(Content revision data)

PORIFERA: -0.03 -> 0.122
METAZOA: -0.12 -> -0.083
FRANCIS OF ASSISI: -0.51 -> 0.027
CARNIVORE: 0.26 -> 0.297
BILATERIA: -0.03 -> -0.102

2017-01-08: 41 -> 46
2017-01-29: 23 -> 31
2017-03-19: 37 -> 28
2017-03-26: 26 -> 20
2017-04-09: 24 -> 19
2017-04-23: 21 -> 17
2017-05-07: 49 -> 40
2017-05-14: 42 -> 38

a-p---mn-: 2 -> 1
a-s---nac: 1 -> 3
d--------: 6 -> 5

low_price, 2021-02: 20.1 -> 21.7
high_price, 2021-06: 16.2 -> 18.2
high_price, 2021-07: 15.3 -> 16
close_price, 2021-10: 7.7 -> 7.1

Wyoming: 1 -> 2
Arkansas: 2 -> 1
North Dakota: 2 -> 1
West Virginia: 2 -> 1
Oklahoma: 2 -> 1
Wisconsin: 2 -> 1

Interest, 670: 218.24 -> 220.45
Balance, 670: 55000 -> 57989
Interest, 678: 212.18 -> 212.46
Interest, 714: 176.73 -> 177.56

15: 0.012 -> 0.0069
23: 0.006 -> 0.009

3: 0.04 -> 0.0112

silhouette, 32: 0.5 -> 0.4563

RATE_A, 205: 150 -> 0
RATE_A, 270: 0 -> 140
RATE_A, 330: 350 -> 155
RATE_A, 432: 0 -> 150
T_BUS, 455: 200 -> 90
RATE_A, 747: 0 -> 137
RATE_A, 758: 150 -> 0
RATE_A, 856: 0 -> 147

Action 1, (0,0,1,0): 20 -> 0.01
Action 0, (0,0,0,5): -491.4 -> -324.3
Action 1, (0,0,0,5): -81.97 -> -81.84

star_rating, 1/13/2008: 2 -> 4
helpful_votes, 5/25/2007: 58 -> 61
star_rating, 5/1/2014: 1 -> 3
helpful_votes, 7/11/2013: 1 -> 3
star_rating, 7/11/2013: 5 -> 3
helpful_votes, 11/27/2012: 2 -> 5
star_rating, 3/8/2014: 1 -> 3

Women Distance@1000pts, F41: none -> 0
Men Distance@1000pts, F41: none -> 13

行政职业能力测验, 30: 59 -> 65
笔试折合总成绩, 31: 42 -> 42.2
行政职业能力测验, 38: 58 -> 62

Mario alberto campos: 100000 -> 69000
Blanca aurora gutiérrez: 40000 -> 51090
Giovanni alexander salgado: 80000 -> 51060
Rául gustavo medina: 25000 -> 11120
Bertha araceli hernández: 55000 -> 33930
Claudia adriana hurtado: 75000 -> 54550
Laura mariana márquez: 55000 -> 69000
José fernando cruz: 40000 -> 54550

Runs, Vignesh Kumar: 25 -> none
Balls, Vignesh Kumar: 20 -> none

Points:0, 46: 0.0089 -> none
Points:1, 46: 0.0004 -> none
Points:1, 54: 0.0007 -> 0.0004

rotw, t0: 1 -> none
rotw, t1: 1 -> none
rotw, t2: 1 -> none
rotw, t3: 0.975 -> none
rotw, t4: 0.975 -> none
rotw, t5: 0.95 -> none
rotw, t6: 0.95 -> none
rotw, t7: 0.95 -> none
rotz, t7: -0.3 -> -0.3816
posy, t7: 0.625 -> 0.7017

JOB |
Using the records above, restate word for word the lines from the one with "a-p---mn-: 2 -> 1" through the one with "Rául gustavo medina: 25000 -> 11120", both included.

EXERCISE OUTPUT |
a-p---mn-: 2 -> 1
a-s---nac: 1 -> 3
d--------: 6 -> 5

low_price, 2021-02: 20.1 -> 21.7
high_price, 2021-06: 16.2 -> 18.2
high_price, 2021-07: 15.3 -> 16
close_price, 2021-10: 7.7 -> 7.1

Wyoming: 1 -> 2
Arkansas: 2 -> 1
North Dakota: 2 -> 1
West Virginia: 2 -> 1
Oklahoma: 2 -> 1
Wisconsin: 2 -> 1

Interest, 670: 218.24 -> 220.45
Balance, 670: 55000 -> 57989
Interest, 678: 212.18 -> 212.46
Interest, 714: 176.73 -> 177.56

15: 0.012 -> 0.0069
23: 0.006 -> 0.009

3: 0.04 -> 0.0112

silhouette, 32: 0.5 -> 0.4563

RATE_A, 205: 150 -> 0
RATE_A, 270: 0 -> 140
RATE_A, 330: 350 -> 155
RATE_A, 432: 0 -> 150
T_BUS, 455: 200 -> 90
RATE_A, 747: 0 -> 137
RATE_A, 758: 150 -> 0
RATE_A, 856: 0 -> 147

Action 1, (0,0,1,0): 20 -> 0.01
Action 0, (0,0,0,5): -491.4 -> -324.3
Action 1, (0,0,0,5): -81.97 -> -81.84

star_rating, 1/13/2008: 2 -> 4
helpful_votes, 5/25/2007: 58 -> 61
star_rating, 5/1/2014: 1 -> 3
helpful_votes, 7/11/2013: 1 -> 3
star_rating, 7/11/2013: 5 -> 3
helpful_votes, 11/27/2012: 2 -> 5
star_rating, 3/8/2014: 1 -> 3

Women Distance@1000pts, F41: none -> 0
Men Distance@1000pts, F41: none -> 13

行政职业能力测验, 30: 59 -> 65
笔试折合总成绩, 31: 42 -> 42.2
行政职业能力测验, 38: 58 -> 62

Mario alberto campos: 100000 -> 69000
Blanca aurora gutiérrez: 40000 -> 51090
Giovanni alexander salgado: 80000 -> 51060
Rául gustavo medina: 25000 -> 11120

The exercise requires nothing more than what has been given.